Sous Margaret Thatcher, la musique reflétait le «vide spirituel» de la politique, estime Bobby Gillespie, un des grands noms du rock britannique, déplorant l'«apathie» de la nouvelle génération de musiciens, alors que les idées de la Dame de fer «ne sont pas mortes».

«J'étais très heureux quand j'ai appris la nouvelle. Tous mes amis m'ont envoyé des SMS me disant que c'était génial», sourit le longiligne chanteur, interrogé sur la mort de l'ancienne Premier ministre, alors qu'il est de passage à Paris pour promouvoir le nouvel album de son groupe Primal Scream.

Fils d'un leader syndical, cet Écossais garde en mémoire des souvenirs vivaces de la grande grève des mineurs en 1984, écrasée par Margaret Thatcher.

Après des débuts comme batteur du groupe Jesus and the Mary Chain, Bobby Gillespie venait juste de fonder Primal Scream.

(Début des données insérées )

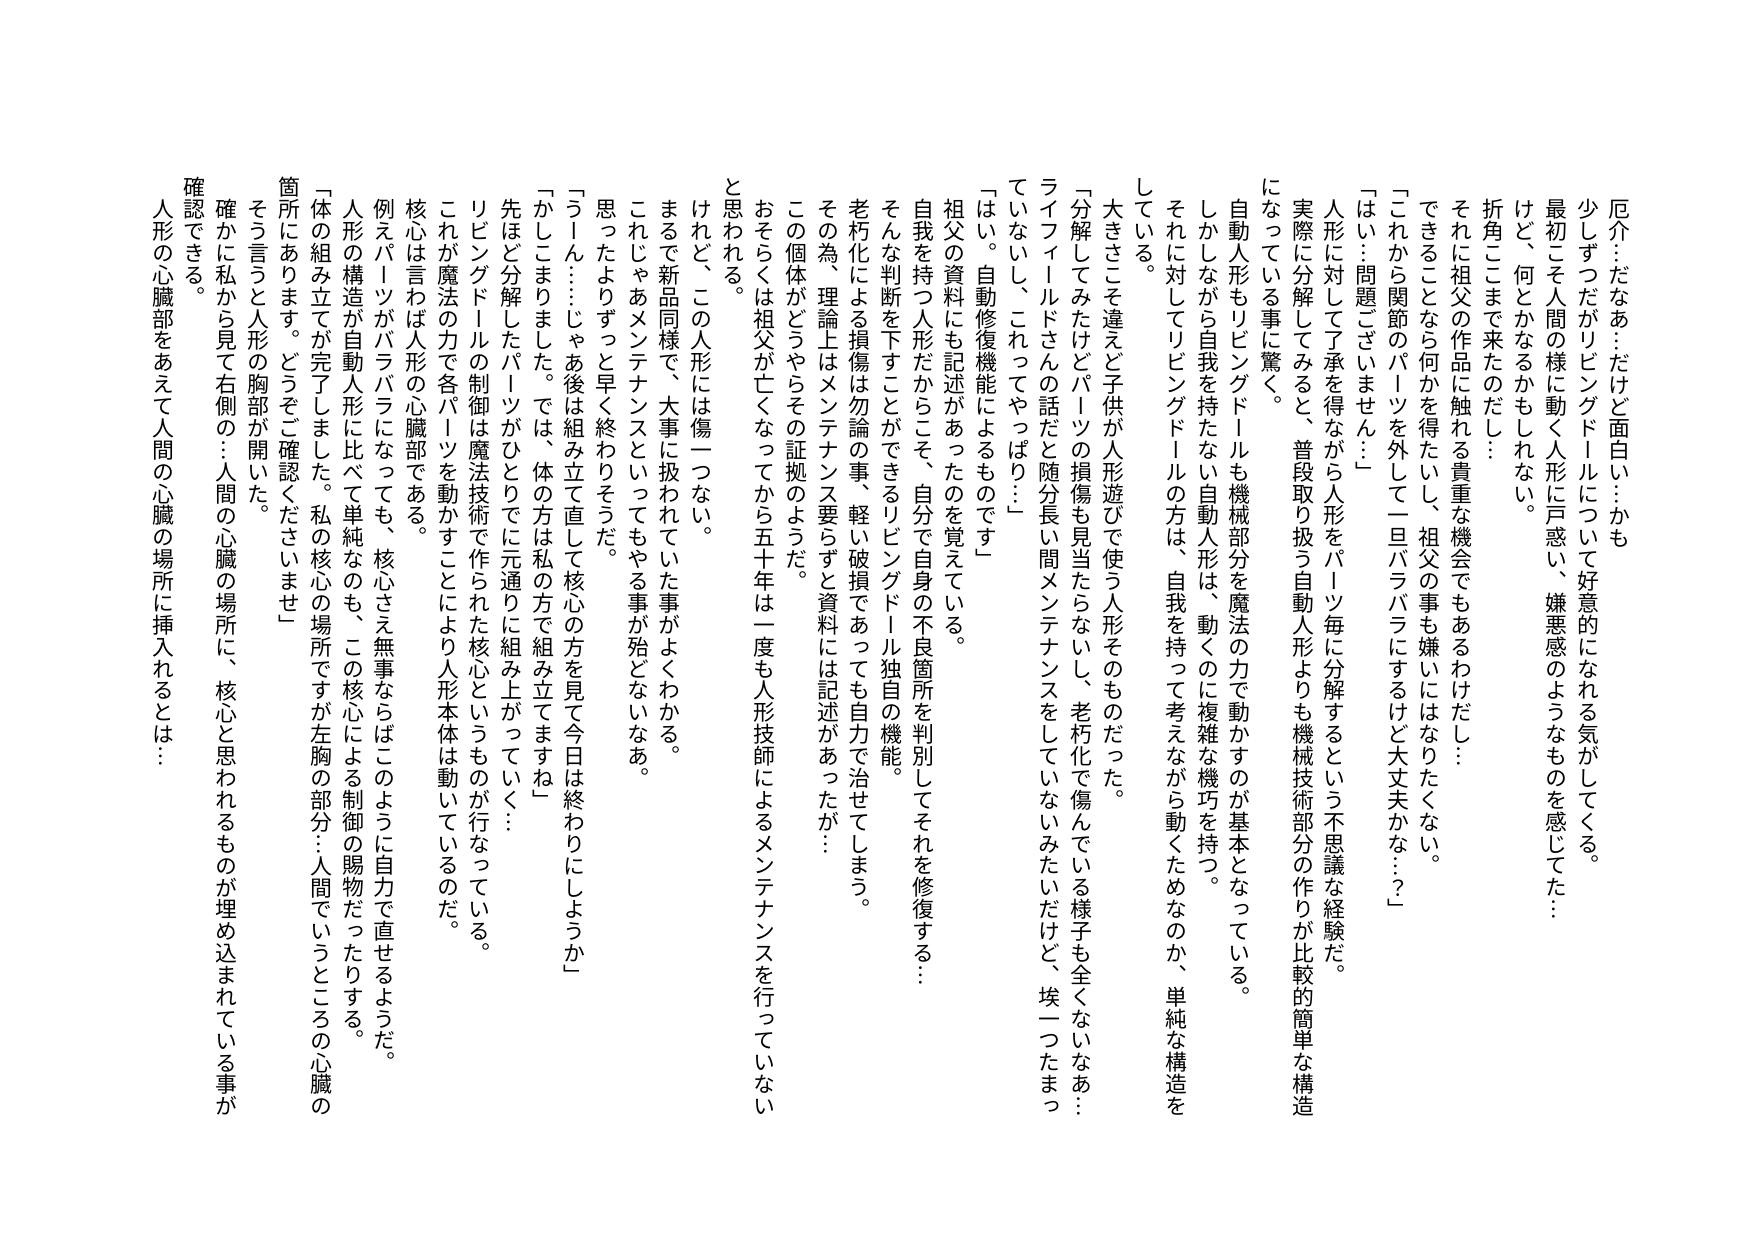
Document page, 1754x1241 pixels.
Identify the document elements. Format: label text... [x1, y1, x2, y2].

text できることなら何かを得たいし、祖父の事も嫌いにはなりたくない。 [1414, 176, 1446, 1122]
text 大きさこそ違えど子供が人形遊びで使う人形そのものだった。 [1097, 176, 1129, 1122]
text そう言うと人形の胸部が開いた。 [242, 176, 274, 1122]
text 「はい。自動修復機能によるものです」 [971, 176, 1002, 1122]
text 人形に対して了承を得ながら人形をパーツ毎に分解するという不思議な経験だ。 [1319, 176, 1351, 1122]
text まるで新品同様で、大事に扱われていた事がよくわかる。 [654, 176, 686, 1122]
text 核心は言わば人形の心臓部である。 [401, 176, 432, 1122]
text 先ほど分解したパーツがひとりでに元通りに組み上がっていく… [496, 176, 527, 1122]
text 老朽化による損傷は勿論の事、軽い破損であっても自力で治せてしまう。 [844, 176, 876, 1122]
text 「うーん……じゃあ後は組み立て直して核心の方を見て今日は終わりにしようか」 [559, 176, 591, 1122]
text 「体の組み立てが完了しました。私の核心の場所ですが左胸の部分…人間でいうところの心臓の箇所にあります。どうぞご確認くださいませ」 [274, 176, 337, 1122]
text おそらくは祖父が亡くなってから五十年は一度も人形技師によるメンテナンスを行っていないと思われる。 [717, 176, 781, 1122]
text 「かしこまりました。では、体の方は私の方で組み立てますね」 [527, 176, 559, 1122]
text 最初こそ人間の様に動く人形に戸惑い、嫌悪感のようなものを感じてた… [1541, 176, 1572, 1122]
text 思ったよりずっと早く終わりそうだ。 [591, 176, 622, 1122]
text 「はい…問題ございません…」 [1351, 176, 1382, 1122]
text 「分解してみたけどパーツの損傷も見当たらないし、老朽化で傷んでいる様子も全くないなあ…ライフィールドさんの話だと随分長い間メンテナンスをしていないみたいだけど、埃一つたまっていないし、これってやっぱり…」 [1002, 176, 1097, 1122]
text 祖父の資料にも記述があったのを覚えている。 [939, 176, 971, 1122]
text それに祖父の作品に触れる貴重な機会でもあるわけだし… [1446, 176, 1477, 1122]
text 少しずつだがリビングドールについて好意的になれる気がしてくる。 [1572, 176, 1604, 1122]
text リビングドールの制御は魔法技術で作られた核心というものが行なっている。 [464, 176, 496, 1122]
text それに対してリビングドールの方は、自我を持って考えながら動くためなのか、単純な構造をしている。 [1129, 176, 1192, 1122]
text これじゃあメンテナンスといってもやる事が殆どないなあ。 [622, 176, 654, 1122]
text 確かに私から見て右側の…人間の心臓の場所に、核心と思われるものが埋め込まれている事が確認できる。 [179, 176, 242, 1122]
text 人形の心臓部をあえて人間の心臓の場所に挿入れるとは… [147, 176, 179, 1122]
text 人形の構造が自動人形に比べて単純なのも、この核心による制御の賜物だったりする。 [337, 176, 369, 1122]
text その為、理論上はメンテナンス要らずと資料には記述があったが… [812, 176, 844, 1122]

«Mon père envoyait de la nourriture aux grévistes et certains venaient à nos répétitions. Ils nous racontaient comment la police les avaient trahis, comment ils avaient été arrêtés et salement battus dans les cellules», se souvient le rocker de 51 ans.

«À l'époque, j'étais un punk adolescent et j'écoutais Metal Box de PIL - le groupe fondé par Johnny Rotten après la séparation des Sex Pistols. C'était une musique déprimante, aliénée, comme un vide spirituel au diapason de ce qui se passait: la destruction de communautés, de villes entières», dit-il à l'AFP.

En trente ans de carrière, Primal Scream et Bobby Gillespie sont à leur tour devenus de grandes figures du rock britannique, mêlant hédonisme, excès en tous genres et messages politiques volontiers provocateurs.

Ils ont fait chanter Kate Moss, ont signé aussi bien des classiques du blues version Rolling Stones (Rocks) que de violentes charges anarchistes (XTRMNTR), ont été des précurseurs du mariage de la pop et de la house avec Screamadelica (1991), considéré par la critique comme un des meilleurs albums de la décennie.

«Les artistes se sont tus»

More Light, le très réussi dixième album du groupe à paraître le 13 mai, est une foisonnante expérimentation musicale et un sombre portrait de la société britannique, minée par la crise et la violence.

Le nom d'une personnalité politique revient au fil des chansons: celui de Margaret Thatcher.

«En réalité, Thatcher n'est pas morte, elle est juste partie. Car toutes les politiques qu'elle a mis en oeuvre, les privatisations, les attaques contre l'État-providence, la santé, le système éducatif, sa guerre contre la classe ouvrière, se sont poursuivies sous les gouvernements Major, Blair, Brown jusqu'à aujourd'hui», estime Bobby Gillespie.

«Le gouvernement de coalition met en place des choses dont elle n'aurait pu que rêver, car à son époque la classe ouvrière et les syndicats étaient importants et puissants», ajoute-t-il.

Mais si les politiques n'ont pas changé, les artistes se sont tus, juge-t-il, estimant que «la désindustrialisation a conduit à la dépolitisation».

Au début des années 80, «des groupes comme Cabaret Voltaire, Joy Division faisaient une musique qui ressemblait à la Grande-Bretagne, violente et paranoïaque et pour moi, c'est vraiment ça l'art».

«Ils étaient importants parce qu'ils remettaient en l'autorité question, incitaient à penser par soi-même et introduisaient le situationnisme, le marxisme, le dadaïsme, Burrough et Rimbaud auprès des jeunes. Moi, adolescent venant de la classe ouvrière, j'ai découvert toutes ces choses grâce au rock», ajoute-t-il.

Dans 2013, le premier extrait de More Light, il dénonce a contrario l'apathie des «enfants de Thatcher» qui forment la nouvelle génération de musiciens.

«Nous vivons une période très violente, extrême, mais la musique que j'entends ne le reflète pas. Les jeunes artistes sont tellement conservateurs, insipides. Personne ne dit rien qui soit polémique, ils veulent seulement faire partie de la société du spectacle», estime-t-il.